La commissaire européenne au Commerce Cecilia Malmström estime qu'il faudra « deux ans au minimum » avant que l'accord commercial récemment conclu par l'UE avec les pays du Mercosur (Brésil, Argentine, Uruguay, Paraguay) puisse entrer en vigueur.
« Deux ans, c'est réaliste », a avancé la commissaire suédoise lors d'un entretien avec l'AFP réalisé lundi. « Le traité de libre-échange devra être traduit dans les 23 langues européennes », puis faire l'objet d'« une révision légale », a-t-elle expliqué. « Ensuite, ce sera aux États membres » de le valider et de décider si le texte peut entrer en vigueur de manière provisoire, avant d'être soumis au vote du Parlement européen, a-t-elle détaillé, autant d'étapes qui prendront selon elle « deux ans au minimum ». Ce n'est qu'après avoir été ratifié par les parlements de l'ensemble des États membres que le texte sera définitivement entériné, une procédure qui prendra encore plus de temps et qui est aujourd'hui incertaine, étant donnée l'opposition qui s'exprime contre le texte dans certains pays.

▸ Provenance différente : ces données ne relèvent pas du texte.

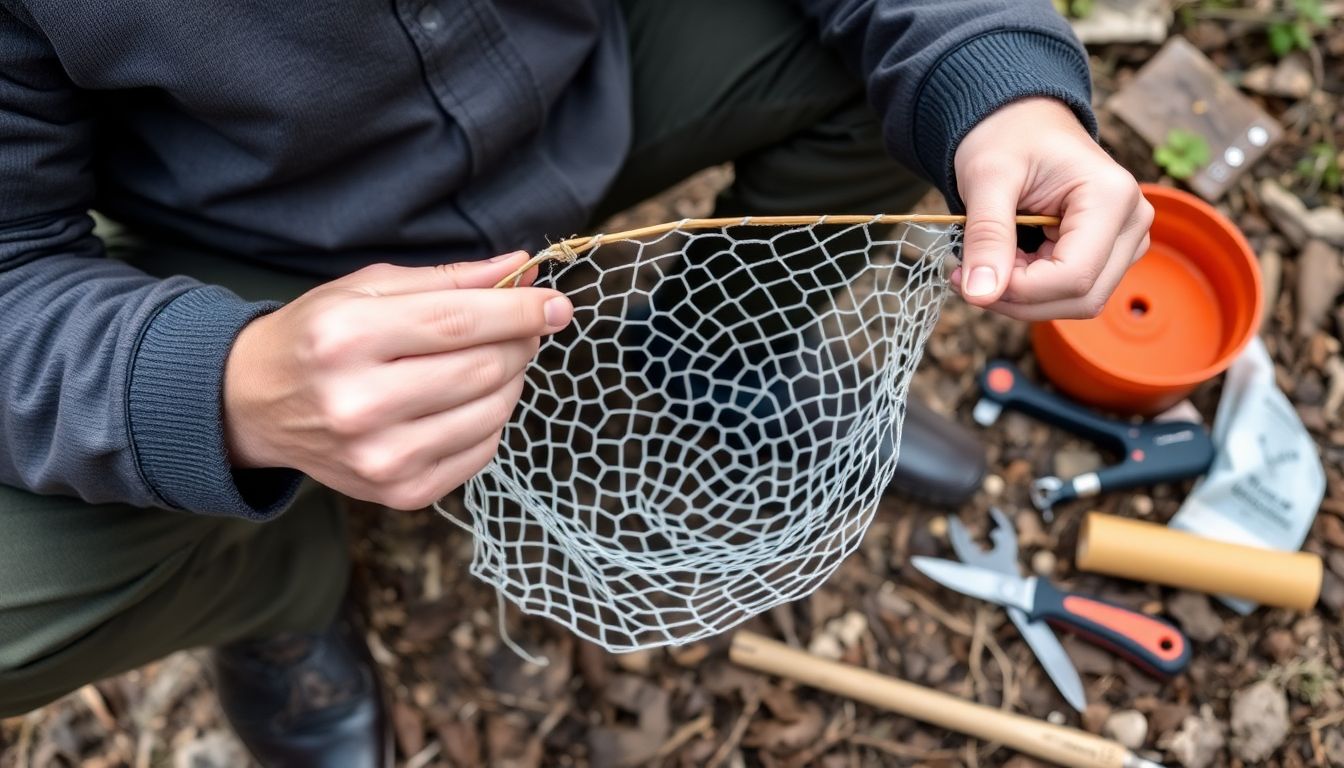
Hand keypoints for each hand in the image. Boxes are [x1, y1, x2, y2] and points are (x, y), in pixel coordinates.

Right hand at [223, 253, 571, 509]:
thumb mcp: (367, 289)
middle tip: (524, 326)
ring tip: (492, 360)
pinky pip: (482, 451)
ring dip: (511, 380)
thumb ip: (450, 279)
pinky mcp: (400, 493)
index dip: (522, 310)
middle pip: (485, 367)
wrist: (254, 406)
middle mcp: (361, 403)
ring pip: (493, 411)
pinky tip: (467, 399)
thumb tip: (523, 269)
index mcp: (348, 338)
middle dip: (521, 342)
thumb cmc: (317, 338)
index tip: (557, 303)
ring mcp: (381, 457)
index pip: (462, 321)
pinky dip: (491, 419)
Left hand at [951, 97, 1152, 320]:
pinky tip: (1002, 264)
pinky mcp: (1109, 252)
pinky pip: (1072, 291)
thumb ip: (986, 235)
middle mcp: (1133, 222)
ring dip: (1024, 298)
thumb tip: (979, 295)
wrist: (1019, 119)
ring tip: (983, 264)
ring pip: (1078, 301)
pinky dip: (1031, 290)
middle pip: (1082, 297)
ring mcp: (1126, 240)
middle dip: (1019, 299)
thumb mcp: (987, 178)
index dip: (1019, 291)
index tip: (965, 277)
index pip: (1074, 276)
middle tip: (965, 275)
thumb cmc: (1007, 137)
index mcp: (1113, 197)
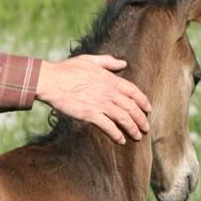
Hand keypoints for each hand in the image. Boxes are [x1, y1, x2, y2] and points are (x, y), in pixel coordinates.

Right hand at [35, 55, 150, 143]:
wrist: (51, 81)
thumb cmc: (67, 69)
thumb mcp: (90, 60)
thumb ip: (108, 62)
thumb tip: (123, 63)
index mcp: (109, 79)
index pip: (133, 91)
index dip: (143, 101)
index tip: (148, 108)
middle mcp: (108, 92)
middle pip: (131, 107)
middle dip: (141, 119)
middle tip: (146, 127)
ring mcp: (100, 104)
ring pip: (124, 118)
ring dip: (133, 128)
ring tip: (138, 136)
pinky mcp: (90, 114)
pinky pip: (108, 127)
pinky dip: (116, 134)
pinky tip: (121, 140)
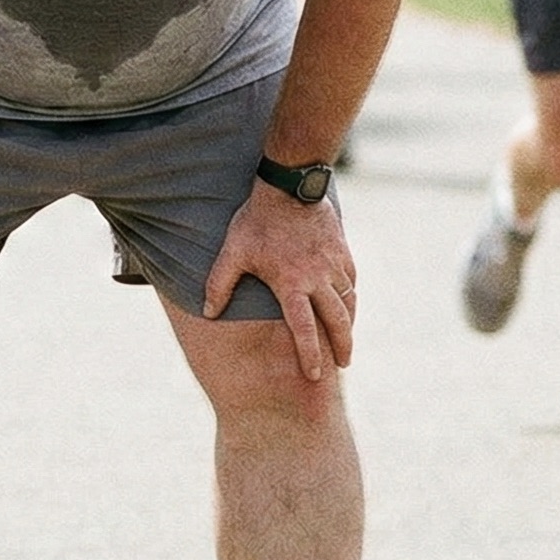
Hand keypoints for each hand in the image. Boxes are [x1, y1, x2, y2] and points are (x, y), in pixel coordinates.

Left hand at [201, 184, 356, 383]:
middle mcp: (318, 278)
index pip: (305, 328)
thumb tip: (208, 313)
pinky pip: (351, 280)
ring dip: (349, 322)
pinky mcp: (342, 250)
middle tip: (344, 364)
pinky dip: (351, 295)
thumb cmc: (257, 220)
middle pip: (338, 321)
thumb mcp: (232, 251)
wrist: (289, 185)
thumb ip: (220, 284)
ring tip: (347, 338)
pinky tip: (347, 302)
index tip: (316, 374)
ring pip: (349, 301)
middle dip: (343, 346)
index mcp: (291, 284)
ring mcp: (333, 264)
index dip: (311, 354)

L'annonce fin juin d'un accord de libre-échange entre l'UE et le Mercosur, après 20 ans de tractations, avait immédiatement provoqué une levée de boucliers, en particulier au sein du secteur agricole. Les producteurs de boeuf sont en première ligne de la contestation. Plusieurs milliers d'éleveurs ont manifesté la semaine dernière à Dublin. Certains pays européens ont affiché leur prudence, voire leurs doutes sur cet accord, notamment les grands pays agricoles comme la France, l'Irlande ou la Pologne. « Je note que certains n'ont pas vraiment lu cet accord et partagent des rumeurs, de fausses interprétations, qui font peur aux gens. Beaucoup de ceux qui travaillent aujourd'hui dans l'agriculture sont inquiets pour le futur. C'est normal. Mais on ne sacrifie vraiment pas l'agriculture dans cet accord », a insisté la commissaire suédoise.
Le texte suscite également des inquiétudes pour les conséquences qu'il pourrait avoir sur le plan environnemental, notamment au Brésil en raison des positions du président Jair Bolsonaro favorables à l'agro-business, à la déforestation et au recours massif aux pesticides. « Faire un accord commercial avec le Mercosur ne signifie pas que nous sommes d'accord avec les politiques de ces pays dans tous les domaines. Mais c'est une manière d'ancrer le Brésil dans l'accord de Paris » sur le climat, a répondu Mme Malmström. « Le président américain (Donald Trump) essaye d'assembler d'autres leaders politiques pour se joindre à lui et sortir de l'accord de Paris. Là, le président Bolsonaro a fait son choix. Il est venu avec nous », a-t-elle dit.